_Упражнения:_
1. Изложите содержание текста о полярных походах и жизни в 1972 году в двух предложениях.
2. Напишите продолжение текста о полярных походах и жизни в 1972 году, начиная сразу после его последнего предложения.

_Учебный текст:_
А может, оно и хорошо, что это случилось именно тогда, в далеком полярном проливе, в далекие юные годы. Я старался всегда помнить о том уроке.
Так, едва начавшись, сразу закончилась моя карьера радиста, зато полярная экспедиция на много лет стала самой счастливой частью моей жизни.
Следующей весной был лыжный переход через пролив Лонга, который отделяет Чукотку от острова Врангеля. А когда мы вернулись в Москву, Дима сказал, что теперь уже ничто не мешает планировать первый в истории маршрут на лыжах к Северному полюсу. И мы стали готовить этот поход. Был 1972-й год.
Теперь надо кое-что объяснить. Да, шел 1972-й год. Страна вползала в эпоху, которую впоследствии назовут «махровым застоем». Вся жизнь была жестко регламентирована: это можно, а это нельзя. Можно (или правильнее сказать – нужно) было изучать труды классиков марксизма-ленинизма, регулярно посещать партийные, комсомольские и профсоюзные собрания, сдавать нормы ГТО, участвовать в «коммунистических субботниках» и «праздничных демонстрациях трудящихся». Нельзя было даже мысленно усомниться в преимуществах социалистического строя, слушать Би-Би-Си или «Голос Америки», читать Солженицына, посещать церковь, иметь на руках любую валюту, кроме рублей, рассказывать антисоветские анекдоты, «несанкционированно» общаться с иностранцами… Можно было участвовать в «социалистическом соревновании» и петь утвержденные цензурой песни. «Я другой такой страны не знаю, где так вольно дышит человек». Нельзя было противопоставлять себя коллективу, иметь собственные суждения и выделяться из общей массы. Все население часами стояло в очередях за продовольственными пайками (курица, сгущенное молоко, пакет гречки, банка растворимого кофе), но если ты пытался на своем огороде выращивать картошку, огурцы и помидоры, тебя могли привлечь за частное предпринимательство. Это был социализм по Оруэллу. Все жили в большом лагере, обнесенном колючей проволокой, и при этом громко кричали, как славно им живется.

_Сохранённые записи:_

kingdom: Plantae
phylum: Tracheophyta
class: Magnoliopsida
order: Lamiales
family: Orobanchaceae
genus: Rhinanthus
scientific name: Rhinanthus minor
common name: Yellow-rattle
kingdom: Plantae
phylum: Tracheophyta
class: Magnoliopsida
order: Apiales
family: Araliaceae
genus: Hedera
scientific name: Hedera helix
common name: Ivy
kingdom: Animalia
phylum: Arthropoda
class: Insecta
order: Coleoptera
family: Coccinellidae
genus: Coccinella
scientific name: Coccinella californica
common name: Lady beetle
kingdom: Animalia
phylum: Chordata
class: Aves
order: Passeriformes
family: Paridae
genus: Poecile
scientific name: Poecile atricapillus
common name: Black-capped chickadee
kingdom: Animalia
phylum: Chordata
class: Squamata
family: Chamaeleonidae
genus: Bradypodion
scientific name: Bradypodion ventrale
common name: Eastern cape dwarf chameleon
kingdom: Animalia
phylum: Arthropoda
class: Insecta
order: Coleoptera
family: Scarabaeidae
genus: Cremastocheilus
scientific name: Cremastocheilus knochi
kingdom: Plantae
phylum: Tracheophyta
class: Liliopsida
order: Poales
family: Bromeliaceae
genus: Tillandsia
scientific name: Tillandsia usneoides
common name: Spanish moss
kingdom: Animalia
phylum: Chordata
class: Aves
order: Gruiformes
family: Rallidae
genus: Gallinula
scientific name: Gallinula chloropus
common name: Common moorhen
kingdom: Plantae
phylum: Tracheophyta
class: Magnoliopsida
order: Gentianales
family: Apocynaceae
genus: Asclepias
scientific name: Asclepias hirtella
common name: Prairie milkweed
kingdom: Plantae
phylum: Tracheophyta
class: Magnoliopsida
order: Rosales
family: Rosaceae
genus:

_Ответы:_
1. Карьера радиста у рассказчика закончилась, едва начавшись, зато полярная экспедиция на много лет стала самой счастливой частью его жизни, а после лыжного перехода через пролив Лонга началась подготовка первого в истории лыжного маршрута к Северному полюсу. Шел 1972 год, и жизнь в стране была жестко регламентирована: нельзя было сомневаться в социалистическом строе, иметь собственные суждения и выделяться из общей массы.

2.
Социализм казался вечным. Советский Союз казался нерушимым. Откровенное вранье и двойные стандарты в журналистской работе казались неизбежными.
И вот я стал участником полярной экспедиции. Словно порыв свежего ветра ворвался в форточку. Дни наполнились неведомым прежде содержанием. Во льдах не было идеологии. Зато была бездна романтики. Я с головой погрузился в книги по истории освоения Арктики. Какие героические судьбы открылись! Какие приключения и подвиги! Полюс, словно сильный магнит, всегда притягивал к себе людей, кружил им головы, заставлял совершать поступки порой безрассудные. Только ради того, чтобы ступить на него. Только чтобы увидеть эту воображаемую, ничем не отмеченную точку. Только чтобы сказать: « Я сделал это!»
Мы заболели Полюсом, и болезнь эта, как очень скоро выяснилось, оказалась смертельной. Вылечиться можно было, только взойдя на символическую вершину земли.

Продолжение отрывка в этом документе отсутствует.